Safe To Eat

I’ve always been skeptical about health warnings on canned foods, especially as I’m somewhat familiar with the canning process (which basically renders food bacteria-free). Now my suspicions have been justified by SCIENTISTS:

Microbiologist Richard Page, of Alliance Technical Laboratories, looked for a host of nasties, including the potentially deadly bacteria E.coli, salmonella, listeria and Clostridium perfringens, as well as for yeasts and moulds, which affect food quality but aren’t necessarily unsafe to eat.
Then food technologist Brian Smith, of Booth Smith Food Technology, analysed the results — and reached a very surprising conclusion.

There’s a reason canning has been a popular way of preserving food for the best part of two centuries. Canned food is subjected to a very high heat process to kill bacteria, and once sealed the contents are effectively sterile.
Sterilisation means heating to very high temperatures, killing all microbes. In 1974, tins of food from the wreck of a U.S. steamboat that sank in 1865 were tested. There had been a deterioration in appearance and vitamin content, but scientists found they were safe to eat.

“All of the best before dates you are looking at would absolutely not be for bacterial risk. The reasoning behind them would be due to quality,’ says Richard Page. “It may be the manufacturer knows that after a certain period of time there is a certain degradation in the taste or the flavour, colour or smell.”
Or it might just be because they want to sell more pineapple chunks.
Meanwhile, Brian Smith says food manufacturers do give “quite a margin of error” when setting best before dates — in some cases as much as 50 per cent.
So while “use by” dates should always be adhered to, “best before” is more an indicator of quality than a health alarm bell.

I remember eating some of my Y2K canned goods nearly ten years later, and none — I mean not one — tasted any differently than if I’d bought them the same day. Ditto some of my SHTF Grab ‘N Go supplies, just a couple years back. Most of the warning dates are just in case some guy eats 30-year-old corned beef hash he found in Nana’s pantry, and keels over — but even then, while the fats in the food might have caused the taste to deteriorate, the health risk is close to zero.

Read the article for all the details. And now, if you’ll excuse me, I’m off to the kitchen to make me some food:

Nom nom nom…

6 comments

  1. I’ve eaten some low quality beef stew MRE’s (not milspec) during hurricane Wilma that looked pretty bad and were not tasty but were sustaining. I still have some of those, I think. These days, my SHTF supplies are Mountain House freeze dried foods (thirty year shelf life). Just add water and eat from the pouch. I like them better than the microwave foods I normally eat on a daily basis and will break one out when I don’t feel like saddling up to go to the supermarket.

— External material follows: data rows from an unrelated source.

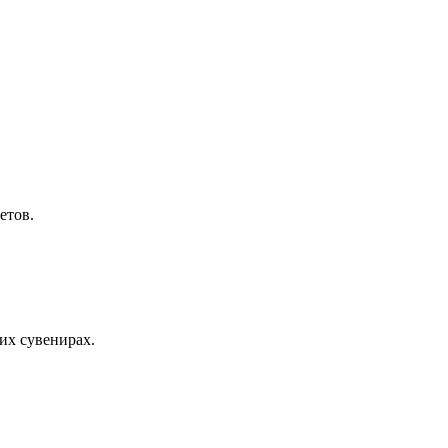
етов.
их сувенирах.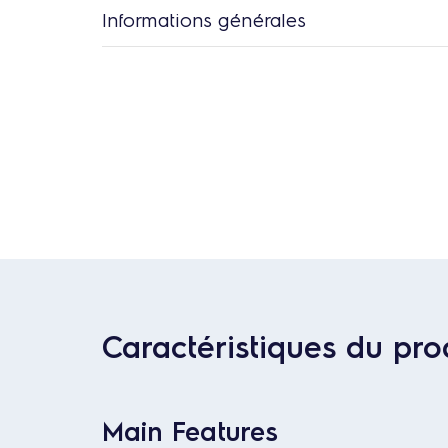
Informations générales
Caractéristiques du pro
Main Features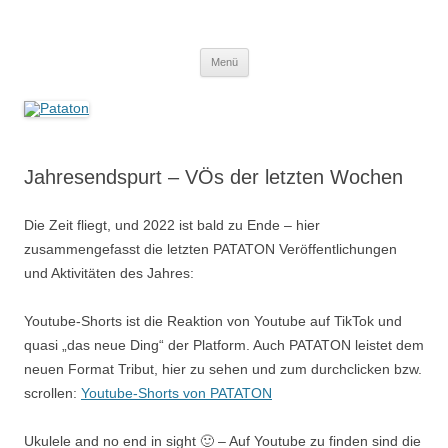
Zum
Inhalt
Pataton
springen
Mukke für Kiddies
Menü
Jahresendspurt – VÖs der letzten Wochen
Die Zeit fliegt, und 2022 ist bald zu Ende – hier
zusammengefasst die letzten PATATON Veröffentlichungen
und Aktivitäten des Jahres:
Youtube-Shorts ist die Reaktion von Youtube auf TikTok und
quasi „das neue Ding“ der Platform. Auch PATATON leistet dem
neuen Format Tribut, hier zu sehen und zum durchclicken bzw.
scrollen:
Youtube-Shorts von PATATON
Ukulele and no end in sight 🙂 – Auf Youtube zu finden sind die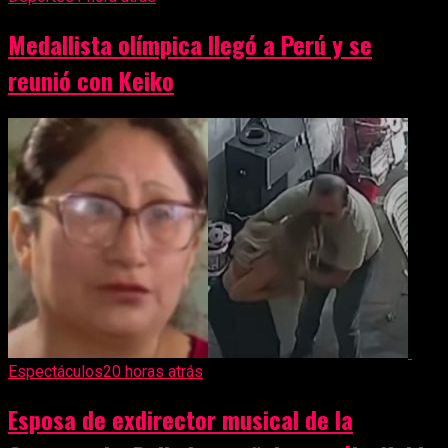
Medallista olímpica llegó a Perú y se
reunió con Keiko
Espectáculos
20 horas atrás
Esposa de exdirector musical de la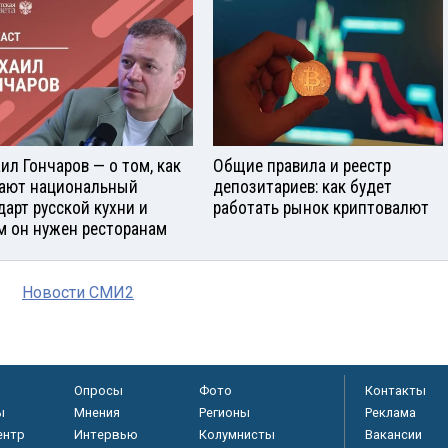
ил Гончаров — о том, как
Общие правила и реестр
ают национальный
депозитариев: как будет
дарт русской кухни и
работать рынок криптовалют
м он нужен ресторанам
Новости СМИ2
Опросы
Фото
Контакты
ы
Мнения
Регионы
Реклама
ентр
Интервью
Колумнисты
Вакансии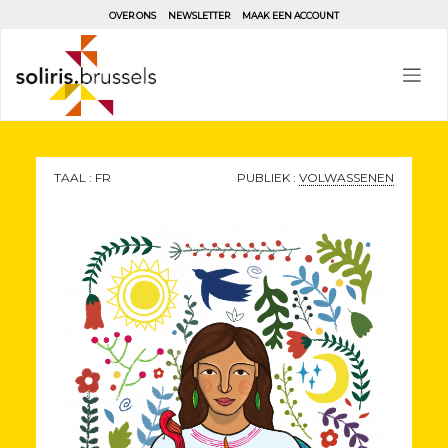
Aller
OVER ONS
NEWSLETTER
MAAK EEN ACCOUNT
au
contenu
principal
TAAL : FR
PUBLIEK :
VOLWASSENEN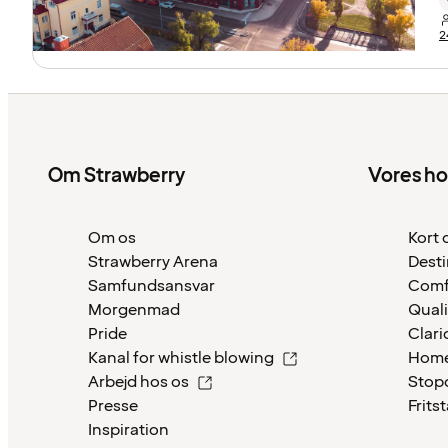
2
Om Strawberry
Vores ho
Om os
Kort 
Strawberry Arena
Desti
Samfundsansvar
Comf
Morgenmad
Quali
Pride
Clari
Kanal for whistle blowing
Home
Arbejd hos os
Stop
Presse
Frits
Inspiration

  2. Funny that I have been trying various canned hash brands. So far Hormel Mary Kitchen is the best. BUT, it still falls short of that lovely picture. Libbys was the worstest. Came out with texture like toothpaste. May I ask what you would recommend?

  3. I have some short term stuff I got from MREStar, and longterm stored foods from Mountain House. The MREs are… not outstanding, but they taste well enough that I could eat them.

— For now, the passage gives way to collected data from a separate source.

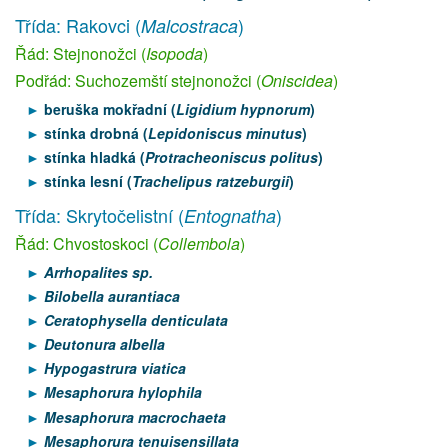
Třída: Rakovci (
)
Malcostraca
Řád: Stejnonožci (
Isopoda
)
Podřád: Suchozemští stejnonožci (
Oniscidea
)
beruška mokřadní (
Ligidium hypnorum
)
stínka drobná (
Lepidoniscus minutus
)
stínka hladká (
Protracheoniscus politus
)
stínka lesní (
Trachelipus ratzeburgii
)
Třída: Skrytočelistní (
)
Entognatha
Řád: Chvostoskoci (
Collembola
)
Arrhopalites sp.
Bilobella aurantiaca
Ceratophysella denticulata
Deutonura albella
Hypogastrura viatica
Mesaphorura hylophila
Mesaphorura macrochaeta
Mesaphorura tenuisensillata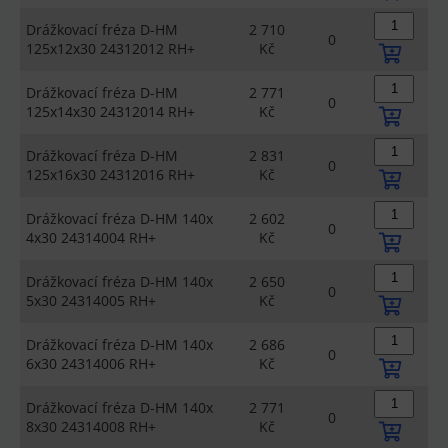
Drážkovací fréza D-HM
2 710
0
125x12x30 24312012 RH+
Kč
Drážkovací fréza D-HM
2 771
0
125x14x30 24312014 RH+
Kč
Drážkovací fréza D-HM
2 831
0
125x16x30 24312016 RH+
Kč
Drážkovací fréza D-HM 140x
2 602
0
4x30 24314004 RH+
Kč
Drážkovací fréza D-HM 140x
2 650
0
5x30 24314005 RH+
Kč
Drážkovací fréza D-HM 140x
2 686
0
6x30 24314006 RH+
Kč
Drážkovací fréza D-HM 140x
2 771
0
8x30 24314008 RH+
Kč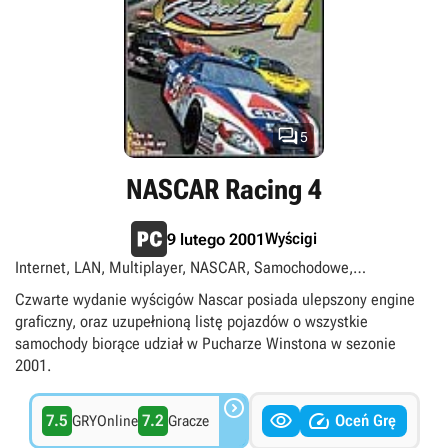

5
NASCAR Racing 4
Wyścigi
9 lutego 2001
Internet, LAN, Multiplayer, NASCAR, Samochodowe,
Singleplayer
Czwarte wydanie wyścigów Nascar posiada ulepszony engine
graficzny, oraz uzupełnioną listę pojazdów o wszystkie
samochody biorące udział w Pucharze Winstona w sezonie
2001.



7.5
7.2
Oceń Grę
GRYOnline
Gracze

    There are several entertaining MRE reviewers on Youtube, but Steve1989 in particular is amusing because he will taste-test MUCH older rations from around the globe.

  4. My Uncle was in the army in the 1960’s to early ’70s. He used to get us cool Army stuff like C-rations and fatigues that were too big for us but we wore them anyway. The C-rations were great for kids who didn’t know better. But we forgot one in the back of the cupboard and found it 20+ years later. The two cans were not puffy or leaking, but the contents… the fruit cocktail (might have been just fruit in syrup) had turned into brown sludge and the entree stew had clearly gone over to the dark side.

    Might be lowest cost contractor, don’t know. But I have no issue eating spam and many canned things that are 3-5 years past date, as long as they’re not tomato based. I’ve seen stories about the acids and the cans and the linings of the cans and terrible things that can happen…

  5. I notice that nobody wants to test 10-year old canned clams.
    As I understand it, back in the bad old days, these cans would explode if left on the grocer’s shelf too long due to the extraordinarily high bacterial content of the clams and the insufficient heat used to process them.
    I wonder what the shelf life is today.

  6. Most stories about canned food being unsafe to eat derive from the early days when tin cans were coated internally with lead prevent the can from corroding from the content, and were sealed with lead solder.
    People relying on them for prolonged periods ended up with lead poisoning of the slow and painful kind, which is what killed off some long duration exploration voyages quite effectively.

    Add incidents of bad quality control causing large batches of spoiled canned food to hit the market at times, and a general mistrust of anything “not natural” and “chemical” and you have fertile breeding grounds for all kind of misinformation, scares, and hoaxes.

    Like my mother used to believe religiously that canned food didn’t contain any nutrients whatsoever, especially that all vitamins were destroyed by the canning process. A belief she never lost until the day she died.